Pharmacogenetics of tuberculosis treatment toxicity and effectiveness in a large Brazilian cohort.

Autor: Amorim G; Vanderbilt University Medical Center, Department of Biostatistics., Jaworski J; Vanderbilt University Medical Center, Department of Medicine, Division of Epidemiology., Yang J; Vanderbilt University Medical Center, Department of Biostatistics.; Center for Quantitative Sciences, Vanderbilt University Medical Center, Nashville, Tennessee, USA., Cordeiro-Santos M; Fundação Medicina Tropical Dr. Heitor Vieira Dourado.; Universidade do Estado do Amazonas (UEA), Manaus., Kritski AL; Faculdade de Medicina, Universidade Federal do Rio de Janeiro, Rio de Janeiro, Brazil., Figueiredo MC; Vanderbilt University Medical Center, Department of Medicine, Division of Infectious Diseases, Nashville, Tennessee, USA., Turner M; Vanderbilt University Medical Center, Department of Medicine, Division of Infectious Diseases, Nashville, Tennessee, USA., Andrade BB; Multinational Organization Network Sponsoring Translational and Epidemiological Research (MONSTER) Initiative, Bahia.; Instituto Brasileiro para Investigação da Tuberculose, Fundação José Silveira.; Instituto Gonçalo Moniz, Fundação Oswaldo Cruz.; Universidade Salvador (UNIFACS), Laureate Universities.; Escola Bahiana de Medicina e Saúde Pública (EBMSP).; Faculdade de Tecnologia e Ciências (FTC), Salvador, Bahia, Brazil., Velez Edwards DR; Vanderbilt University Medical Center, Department of Obstetrics and Gynecology, Division of Quantitative Sciences, Nashville, Tennessee, USA., Santos AR; Laboratory of Molecular Biology Applied to Mycobacteria, Instituto Oswaldo Cruz., Rolla VC; Instituto Nacional de Infectologia Evandro Chagas, Fundação Oswaldo Cruz, Rio de Janeiro, Brazil and., Sterling TR; Vanderbilt University Medical Center, Department of Medicine, Division of Infectious Diseases, Nashville, Tennessee, USA., Haas DW; Vanderbilt University Medical Center, Department of Medicine, Division of Infectious Diseases, Nashville, Tennessee, USA.; Meharry Medical College, Department of Internal Medicine, Nashville, Tennessee, USA.
Jazyk: angličtina
Zdroj: Pharmacogenetics and genomics [Pharmacogenet Genomics] 2024 Oct 15. Date of Electronic Publication: 2024 Oct 15.

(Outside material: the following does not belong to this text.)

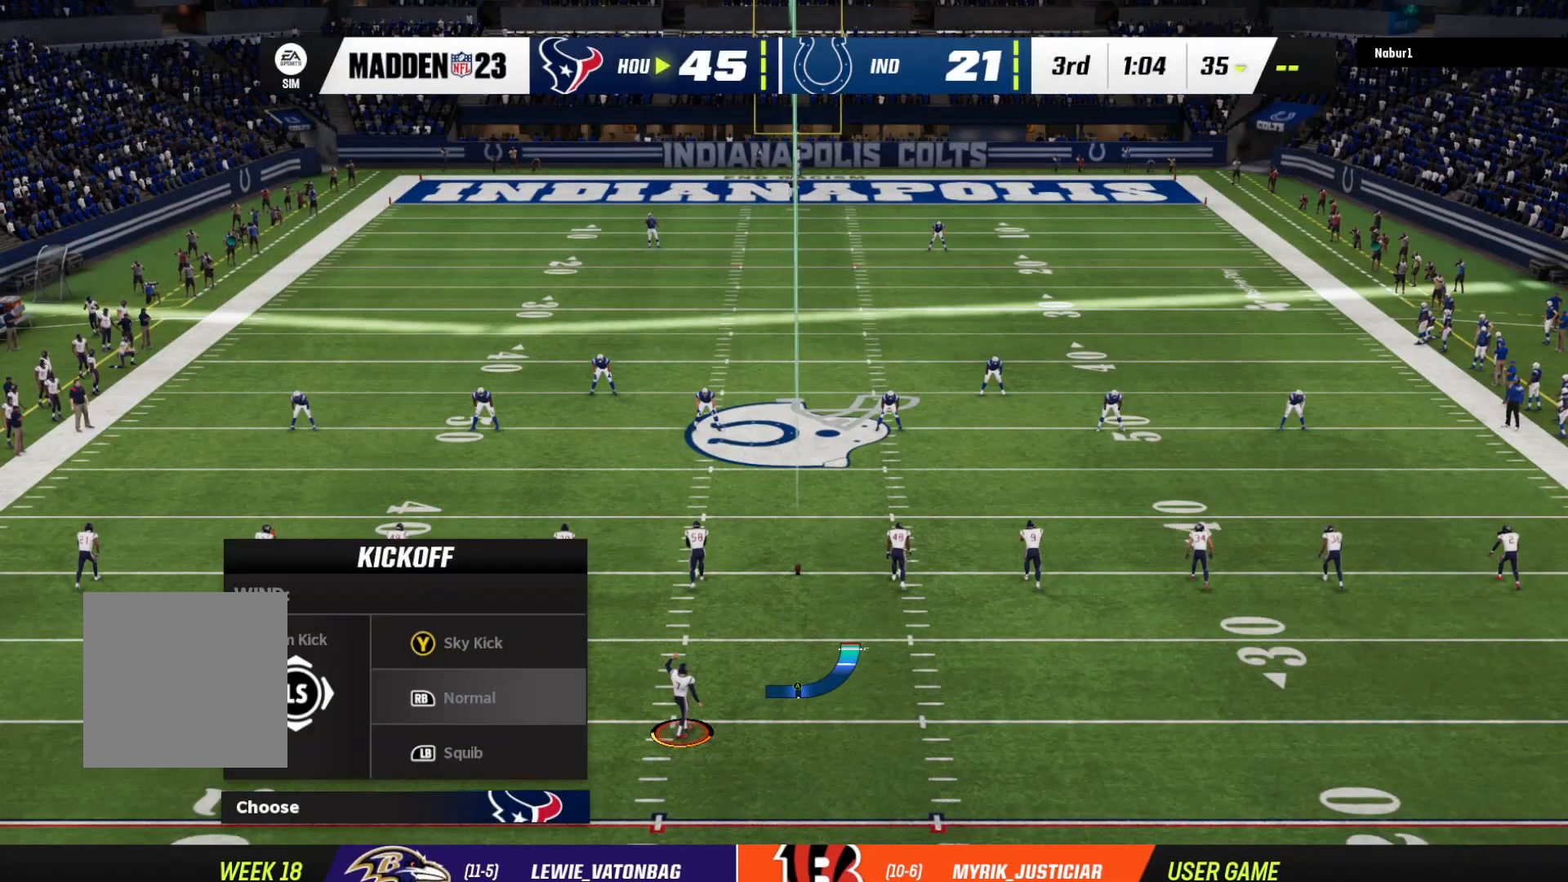
{"buttons": [], "left_stick": "center", "right_stick": "center", "events": [[67, "A", "up"]]}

DOI: 10.1097/FPC.0000000000000552
Abstrakt: Background: Genetic polymorphisms have been associated with risk of antituberculosis treatment toxicity. We characterized associations with adverse events and treatment failure/recurrence among adults treated for tuberculosis in Brazil.
Methods: Participants were followed in Regional Prospective Observational Research in Tuberculosis (RePORT)-Brazil. We included persons with culture-confirmed drug-susceptible pulmonary tuberculosis who started treatment between 2015 and 2019, and who were eligible for pharmacogenetics. Treatment included 2 months of isoniazid, rifampin or rifabutin, pyrazinamide, and ethambutol, then 4 months of isoniazid and rifampin or rifabutin, with 24-month follow-up. Analyses included 43 polymorphisms in 20 genes related to antituberculosis drug hepatotoxicity or pharmacokinetics. Whole exome sequencing was done in a case-control toxicity subset.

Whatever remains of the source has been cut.